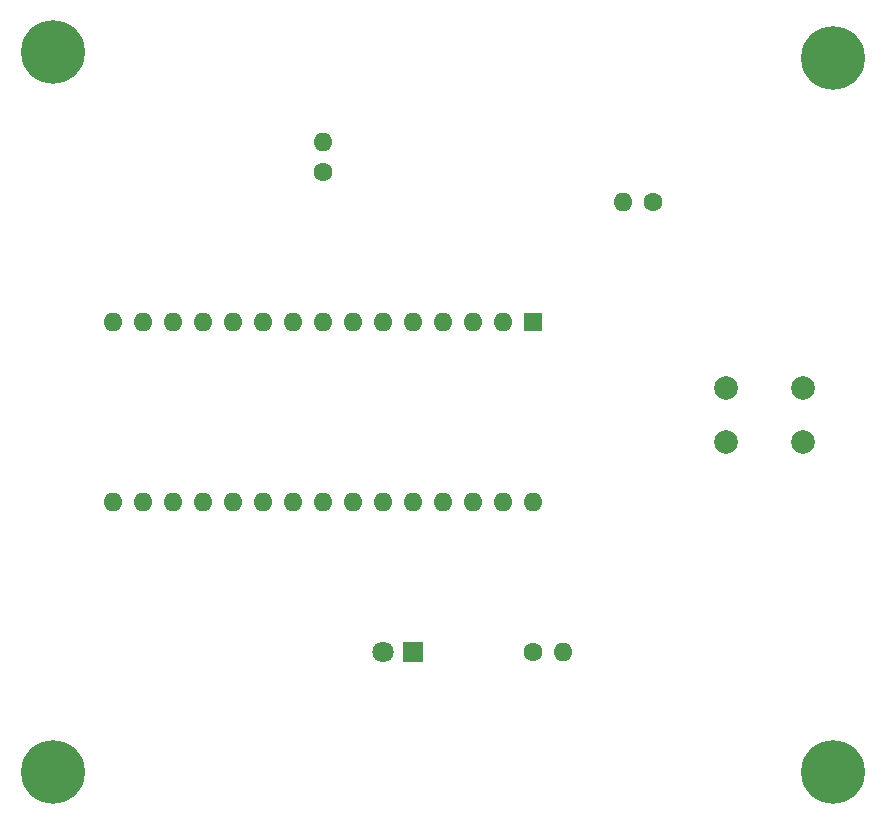
<source format=gbr>
%TF.GenerationSoftware,KiCad,Pcbnew,(6.0.4)*%
%TF.CreationDate,2025-03-27T00:11:59-07:00*%
%TF.ProjectId,led-goals,6c65642d-676f-4616-9c73-2e6b69636164,rev?*%
%TF.SameCoordinates,Original*%
%TF.FileFunction,Soldermask,Bot*%
%TF.FilePolarity,Negative*%
%FSLAX46Y46*%
G04 Gerber Fmt 4.6, Leading zero omitted, Abs format (unit mm)*
G04 Created by KiCad (PCBNEW (6.0.4)) date 2025-03-27 00:11:59*
%MOMM*%
%LPD*%
G01*
G04 APERTURE LIST*
%ADD10C,0.800000*%
%ADD11C,5.400000*%
%ADD12C,2.000000*%
%ADD13C,1.600000*%
%ADD14O,1.600000X1.600000*%
%ADD15R,1.600000X1.600000*%
%ADD16R,1.800000X1.800000*%
%ADD17C,1.800000*%
G04 APERTURE END LIST*
D10*
%TO.C,H4*%
X60445000Y-111760000D03*
X58420000Y-113785000D03*
X59851891Y-113191891D03*
D11*
X58420000Y-111760000D03*
D10*
X58420000Y-109735000D03*
X56988109Y-113191891D03*
X59851891Y-110328109D03*
X56395000Y-111760000D03*
X56988109Y-110328109D03*
%TD*%
%TO.C,H3*%
X126485000Y-51315000D03*
X124460000Y-53340000D03*
X125891891Y-52746891D03*
D11*
X124460000Y-51315000D03*
D10*
X124460000Y-49290000D03*
X123028109Y-52746891D03*
X125891891Y-49883109D03*
X122435000Y-51315000D03*
X123028109Y-49883109D03*
%TD*%
%TO.C,H2*%
X60445000Y-50800000D03*
X58420000Y-52825000D03*
X59851891Y-52231891D03*
D11*
X58420000Y-50800000D03*
D10*
X58420000Y-48775000D03*
X56988109Y-52231891D03*
X59851891Y-49368109D03*
X56395000Y-50800000D03*
X56988109Y-49368109D03*
%TD*%
%TO.C,H1*%
X126485000Y-111760000D03*
X124460000Y-113785000D03*
X125891891Y-113191891D03*
D11*
X124460000Y-111760000D03*
D10*
X124460000Y-109735000D03*
X123028109Y-113191891D03*
X125891891Y-110328109D03*
X122435000Y-111760000D03*
X123028109Y-110328109D03*
%TD*%
D12*
%TO.C,SW1*%
X115420000Y-83820000D03*
X121920000Y-83820000D03*
X121920000Y-79320000D03*
X115420000Y-79320000D03*
%TD*%
D13*
%TO.C,R1*%
X81280000Y-60960000D03*
D14*
X81280000Y-58420000D03*
%TD*%
D13*
%TO.C,R3*%
X109220000Y-63500000D03*
D14*
X106680000Y-63500000D03*
%TD*%
D15*
%TO.C,A1*%
X99060000Y-73660000D03*
D14*
X96520000Y-73660000D03*
X93980000Y-73660000D03*
X91440000Y-73660000D03*
X88900000Y-73660000D03*
X86360000Y-73660000D03*
X83820000Y-73660000D03*
X81280000Y-73660000D03*
X78740000Y-73660000D03*
X76200000Y-73660000D03*
X73660000Y-73660000D03*
X71120000Y-73660000D03*
X68580000Y-73660000D03*
X66040000Y-73660000D03*
X63500000Y-73660000D03*
X63500000Y-88900000D03*
X66040000Y-88900000D03*
X68580000Y-88900000D03*
X71120000Y-88900000D03*
X73660000Y-88900000D03*
X76200000Y-88900000D03*
X78740000Y-88900000D03*
X81280000Y-88900000D03*
X83820000Y-88900000D03*
X86360000Y-88900000D03*
X88900000Y-88900000D03*
X91440000Y-88900000D03*
X93980000Y-88900000D03*
X96520000Y-88900000D03*
X99060000Y-88900000D03*
%TD*%
D16*
%TO.C,D1*%
X88900000Y-101600000D03*
D17*
X86360000Y-101600000D03*
%TD*%
D13*
%TO.C,R2*%
X99060000Y-101600000D03*
D14*
X101600000Y-101600000D03*
%TD*%
M02*

</source>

__________________________________________________

_What to produce:_
What is needed is a word-for-word copy of the lines from the start of the data to the line with "X59851891Y-110328109D03*", inclusive, with no pictures in it.

_Task output:_
<source format=gbr>
%TF.GenerationSoftware,KiCad,Pcbnew,(6.0.4)*%
%TF.CreationDate,2025-03-27T00:11:59-07:00*%
%TF.ProjectId,led-goals,6c65642d-676f-4616-9c73-2e6b69636164,rev?*%
%TF.SameCoordinates,Original*%
%TF.FileFunction,Soldermask,Bot*%
%TF.FilePolarity,Negative*%
%FSLAX46Y46*%
G04 Gerber Fmt 4.6, Leading zero omitted, Abs format (unit mm)*
G04 Created by KiCad (PCBNEW (6.0.4)) date 2025-03-27 00:11:59*
%MOMM*%
%LPD*%
G01*
G04 APERTURE LIST*
%ADD10C,0.800000*%
%ADD11C,5.400000*%
%ADD12C,2.000000*%
%ADD13C,1.600000*%
%ADD14O,1.600000X1.600000*%
%ADD15R,1.600000X1.600000*%
%ADD16R,1.800000X1.800000*%
%ADD17C,1.800000*%
G04 APERTURE END LIST*
D10*
%TO.C,H4*%
X60445000Y-111760000D03*
X58420000Y-113785000D03*
X59851891Y-113191891D03*
D11*
X58420000Y-111760000D03*
D10*
X58420000Y-109735000D03*
X56988109Y-113191891D03*
X59851891Y-110328109D03*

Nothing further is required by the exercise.